When I met Mona, she was an activist dedicated to rescuing prostituted girls and women who, no different from her, ended up in a path not because of their desires but because they were saving loved ones as she saved her brothers. When she went back 15 years later to retrieve legal documents for her child, her tribe captured her, wanting to kill her for bringing shame upon their honor. Her brother's testimony that she was raped by the captain in exchange for her brothers' freedom led the tribe to release her from death, but they never wanted to see her again.
As one woman said, "Those who fight are doing well. Those who pay the price are the civilian population". According to the UN 90% of modern war casualties are civilians, 75% of which are women and children. That reality only addresses the death tolls created by war. Statistics are yet to capture the price women pay for wars often just for living in it and trying to survive it.

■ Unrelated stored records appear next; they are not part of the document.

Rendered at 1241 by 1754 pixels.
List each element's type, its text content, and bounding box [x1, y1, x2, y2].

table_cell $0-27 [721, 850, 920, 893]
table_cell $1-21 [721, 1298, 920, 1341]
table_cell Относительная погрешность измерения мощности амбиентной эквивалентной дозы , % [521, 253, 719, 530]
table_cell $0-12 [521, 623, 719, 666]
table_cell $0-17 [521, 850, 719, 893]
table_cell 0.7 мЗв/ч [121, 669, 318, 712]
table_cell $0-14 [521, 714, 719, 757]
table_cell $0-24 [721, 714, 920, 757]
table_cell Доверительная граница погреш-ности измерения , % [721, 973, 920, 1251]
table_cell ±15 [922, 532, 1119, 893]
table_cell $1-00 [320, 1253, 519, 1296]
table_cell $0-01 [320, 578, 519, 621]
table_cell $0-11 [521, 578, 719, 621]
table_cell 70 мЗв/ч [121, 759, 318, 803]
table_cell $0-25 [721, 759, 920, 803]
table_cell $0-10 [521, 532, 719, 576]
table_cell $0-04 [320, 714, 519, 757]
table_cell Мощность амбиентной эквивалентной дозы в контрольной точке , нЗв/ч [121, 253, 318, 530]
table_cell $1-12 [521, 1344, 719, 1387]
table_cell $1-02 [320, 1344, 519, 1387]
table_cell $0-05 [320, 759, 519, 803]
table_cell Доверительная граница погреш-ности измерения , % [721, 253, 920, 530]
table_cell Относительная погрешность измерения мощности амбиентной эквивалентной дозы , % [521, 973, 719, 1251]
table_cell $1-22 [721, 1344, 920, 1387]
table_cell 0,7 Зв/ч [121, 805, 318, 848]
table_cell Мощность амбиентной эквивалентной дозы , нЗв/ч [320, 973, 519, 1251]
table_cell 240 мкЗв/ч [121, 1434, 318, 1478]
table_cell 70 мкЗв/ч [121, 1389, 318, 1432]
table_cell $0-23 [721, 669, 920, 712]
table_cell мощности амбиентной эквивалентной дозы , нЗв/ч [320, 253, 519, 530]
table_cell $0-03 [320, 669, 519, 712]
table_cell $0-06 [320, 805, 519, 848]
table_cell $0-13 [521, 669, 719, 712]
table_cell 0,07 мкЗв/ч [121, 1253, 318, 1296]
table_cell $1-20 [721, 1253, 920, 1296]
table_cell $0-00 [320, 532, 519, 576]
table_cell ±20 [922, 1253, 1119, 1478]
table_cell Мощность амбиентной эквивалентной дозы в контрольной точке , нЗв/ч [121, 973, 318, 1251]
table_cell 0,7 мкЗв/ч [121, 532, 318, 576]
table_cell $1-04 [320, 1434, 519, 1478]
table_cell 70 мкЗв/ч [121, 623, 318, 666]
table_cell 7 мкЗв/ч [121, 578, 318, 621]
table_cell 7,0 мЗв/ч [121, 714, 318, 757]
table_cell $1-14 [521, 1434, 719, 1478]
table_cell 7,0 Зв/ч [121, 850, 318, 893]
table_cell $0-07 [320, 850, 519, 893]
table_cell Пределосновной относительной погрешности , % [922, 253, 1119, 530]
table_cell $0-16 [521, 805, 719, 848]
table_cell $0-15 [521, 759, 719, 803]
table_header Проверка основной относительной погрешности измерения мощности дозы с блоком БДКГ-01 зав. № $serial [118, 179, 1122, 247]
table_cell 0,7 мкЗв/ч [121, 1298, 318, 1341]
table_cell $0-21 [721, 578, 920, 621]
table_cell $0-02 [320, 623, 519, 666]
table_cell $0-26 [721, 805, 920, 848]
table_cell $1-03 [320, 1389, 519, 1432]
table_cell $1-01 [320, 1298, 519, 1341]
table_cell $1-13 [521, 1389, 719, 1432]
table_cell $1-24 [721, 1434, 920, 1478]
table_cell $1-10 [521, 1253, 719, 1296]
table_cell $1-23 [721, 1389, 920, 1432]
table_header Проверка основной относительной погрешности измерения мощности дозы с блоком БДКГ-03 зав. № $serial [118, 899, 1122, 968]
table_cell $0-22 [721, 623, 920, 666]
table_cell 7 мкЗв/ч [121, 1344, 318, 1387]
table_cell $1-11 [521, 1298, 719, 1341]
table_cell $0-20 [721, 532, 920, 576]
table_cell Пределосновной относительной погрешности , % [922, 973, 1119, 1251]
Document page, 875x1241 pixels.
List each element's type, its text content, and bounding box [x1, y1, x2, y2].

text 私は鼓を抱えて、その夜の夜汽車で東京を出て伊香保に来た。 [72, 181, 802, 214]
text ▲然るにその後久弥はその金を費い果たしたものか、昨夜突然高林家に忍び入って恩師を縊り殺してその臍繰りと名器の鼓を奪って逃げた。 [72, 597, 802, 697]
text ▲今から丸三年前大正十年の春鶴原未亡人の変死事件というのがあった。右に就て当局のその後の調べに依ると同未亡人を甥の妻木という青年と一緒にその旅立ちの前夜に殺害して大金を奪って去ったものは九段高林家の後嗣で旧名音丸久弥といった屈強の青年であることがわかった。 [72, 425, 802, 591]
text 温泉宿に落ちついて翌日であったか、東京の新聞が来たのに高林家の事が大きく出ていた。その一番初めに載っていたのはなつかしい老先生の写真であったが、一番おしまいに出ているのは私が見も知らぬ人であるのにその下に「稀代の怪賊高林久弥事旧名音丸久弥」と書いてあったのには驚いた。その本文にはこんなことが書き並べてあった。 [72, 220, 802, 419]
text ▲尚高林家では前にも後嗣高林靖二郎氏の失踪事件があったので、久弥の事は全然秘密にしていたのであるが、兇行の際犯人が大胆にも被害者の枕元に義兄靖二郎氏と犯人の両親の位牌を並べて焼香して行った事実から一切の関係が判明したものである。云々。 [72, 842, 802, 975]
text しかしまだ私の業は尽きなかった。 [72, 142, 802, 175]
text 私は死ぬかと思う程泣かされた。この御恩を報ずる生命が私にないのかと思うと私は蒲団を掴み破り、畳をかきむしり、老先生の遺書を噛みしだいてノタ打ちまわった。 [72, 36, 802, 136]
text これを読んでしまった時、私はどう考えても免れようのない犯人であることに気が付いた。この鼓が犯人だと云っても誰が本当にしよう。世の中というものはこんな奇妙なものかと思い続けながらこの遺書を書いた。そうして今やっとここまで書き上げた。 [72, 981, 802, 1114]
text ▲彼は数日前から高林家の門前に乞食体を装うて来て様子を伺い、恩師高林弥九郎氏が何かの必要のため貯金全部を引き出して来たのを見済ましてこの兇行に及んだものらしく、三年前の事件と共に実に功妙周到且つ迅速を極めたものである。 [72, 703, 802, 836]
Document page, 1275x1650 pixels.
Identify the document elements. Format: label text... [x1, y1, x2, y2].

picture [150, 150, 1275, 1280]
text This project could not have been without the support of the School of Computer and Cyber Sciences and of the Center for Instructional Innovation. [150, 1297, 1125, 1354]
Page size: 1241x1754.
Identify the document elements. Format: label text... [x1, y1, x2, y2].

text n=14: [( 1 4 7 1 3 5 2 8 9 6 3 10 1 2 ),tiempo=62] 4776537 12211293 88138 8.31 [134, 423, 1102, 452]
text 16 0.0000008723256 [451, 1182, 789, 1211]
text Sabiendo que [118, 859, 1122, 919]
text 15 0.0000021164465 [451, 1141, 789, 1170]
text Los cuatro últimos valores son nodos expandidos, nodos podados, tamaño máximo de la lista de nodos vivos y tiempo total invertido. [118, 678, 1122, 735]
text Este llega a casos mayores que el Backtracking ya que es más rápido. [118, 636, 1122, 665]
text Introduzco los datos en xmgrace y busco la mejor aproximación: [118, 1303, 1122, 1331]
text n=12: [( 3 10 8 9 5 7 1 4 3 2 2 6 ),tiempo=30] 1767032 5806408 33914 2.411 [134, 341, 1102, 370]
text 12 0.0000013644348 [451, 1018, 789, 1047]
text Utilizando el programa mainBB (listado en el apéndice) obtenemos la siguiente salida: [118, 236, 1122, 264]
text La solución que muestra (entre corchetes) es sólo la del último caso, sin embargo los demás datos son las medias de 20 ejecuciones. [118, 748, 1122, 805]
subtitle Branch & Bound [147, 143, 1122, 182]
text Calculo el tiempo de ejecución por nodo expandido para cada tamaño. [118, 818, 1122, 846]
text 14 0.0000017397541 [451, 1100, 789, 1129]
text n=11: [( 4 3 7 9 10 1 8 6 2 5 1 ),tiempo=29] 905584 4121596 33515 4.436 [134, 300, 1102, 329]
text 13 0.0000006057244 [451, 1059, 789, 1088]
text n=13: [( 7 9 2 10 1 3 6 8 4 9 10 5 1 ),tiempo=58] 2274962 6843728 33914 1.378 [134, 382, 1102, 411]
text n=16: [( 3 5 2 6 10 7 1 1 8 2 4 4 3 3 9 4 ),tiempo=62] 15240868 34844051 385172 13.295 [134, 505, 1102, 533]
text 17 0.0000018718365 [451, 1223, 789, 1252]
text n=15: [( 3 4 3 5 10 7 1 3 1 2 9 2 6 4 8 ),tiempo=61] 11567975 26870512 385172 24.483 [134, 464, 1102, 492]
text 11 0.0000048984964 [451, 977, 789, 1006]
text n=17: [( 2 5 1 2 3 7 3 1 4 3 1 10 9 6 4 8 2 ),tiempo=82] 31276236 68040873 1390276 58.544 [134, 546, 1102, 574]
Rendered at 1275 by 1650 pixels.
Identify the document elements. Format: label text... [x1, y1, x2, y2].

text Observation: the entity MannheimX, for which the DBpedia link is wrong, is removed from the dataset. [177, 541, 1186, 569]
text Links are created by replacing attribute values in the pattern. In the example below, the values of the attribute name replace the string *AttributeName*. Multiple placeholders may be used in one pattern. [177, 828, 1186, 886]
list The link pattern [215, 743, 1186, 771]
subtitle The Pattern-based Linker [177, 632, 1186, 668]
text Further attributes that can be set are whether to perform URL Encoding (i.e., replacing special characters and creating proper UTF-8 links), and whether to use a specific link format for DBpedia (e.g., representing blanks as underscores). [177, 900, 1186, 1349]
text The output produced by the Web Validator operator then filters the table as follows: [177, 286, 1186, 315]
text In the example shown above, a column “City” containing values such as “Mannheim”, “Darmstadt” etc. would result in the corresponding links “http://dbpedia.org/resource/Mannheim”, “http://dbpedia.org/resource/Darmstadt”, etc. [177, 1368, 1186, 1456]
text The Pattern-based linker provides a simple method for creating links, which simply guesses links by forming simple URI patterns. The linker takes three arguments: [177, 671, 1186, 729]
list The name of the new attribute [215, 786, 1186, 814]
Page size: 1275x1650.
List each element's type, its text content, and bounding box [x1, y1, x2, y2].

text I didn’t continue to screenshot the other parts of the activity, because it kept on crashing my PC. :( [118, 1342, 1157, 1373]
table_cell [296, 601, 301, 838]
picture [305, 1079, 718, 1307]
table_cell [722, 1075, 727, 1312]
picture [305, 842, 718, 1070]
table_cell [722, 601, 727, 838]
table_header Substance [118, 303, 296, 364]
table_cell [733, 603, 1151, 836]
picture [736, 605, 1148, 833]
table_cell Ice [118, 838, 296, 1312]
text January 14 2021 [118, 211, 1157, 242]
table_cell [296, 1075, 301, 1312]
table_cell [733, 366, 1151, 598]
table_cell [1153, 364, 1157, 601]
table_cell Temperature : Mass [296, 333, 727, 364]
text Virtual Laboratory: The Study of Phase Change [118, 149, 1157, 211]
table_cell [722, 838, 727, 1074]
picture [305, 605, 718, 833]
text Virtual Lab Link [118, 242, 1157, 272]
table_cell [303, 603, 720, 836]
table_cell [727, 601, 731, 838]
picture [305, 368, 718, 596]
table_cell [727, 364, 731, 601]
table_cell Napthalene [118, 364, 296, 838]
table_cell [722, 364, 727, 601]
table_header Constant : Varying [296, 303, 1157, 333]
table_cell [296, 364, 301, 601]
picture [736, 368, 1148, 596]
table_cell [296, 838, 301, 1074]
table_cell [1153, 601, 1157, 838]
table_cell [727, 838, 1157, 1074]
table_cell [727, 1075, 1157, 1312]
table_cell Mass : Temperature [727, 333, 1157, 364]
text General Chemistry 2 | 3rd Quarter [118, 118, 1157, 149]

On top of political and military pressure, women are often faced with another layer of community and traditional demands. Jameela and Mona's stories are just two among the many examples of the price women pay in war. When I ended my interview with Mona on my last day in Baghdad, she confessed saying, "My real name is Zainab too. Mona is just my disguise name." I left Baghdad trying to make sense of how two Zainabs can live in one country but face such different realities.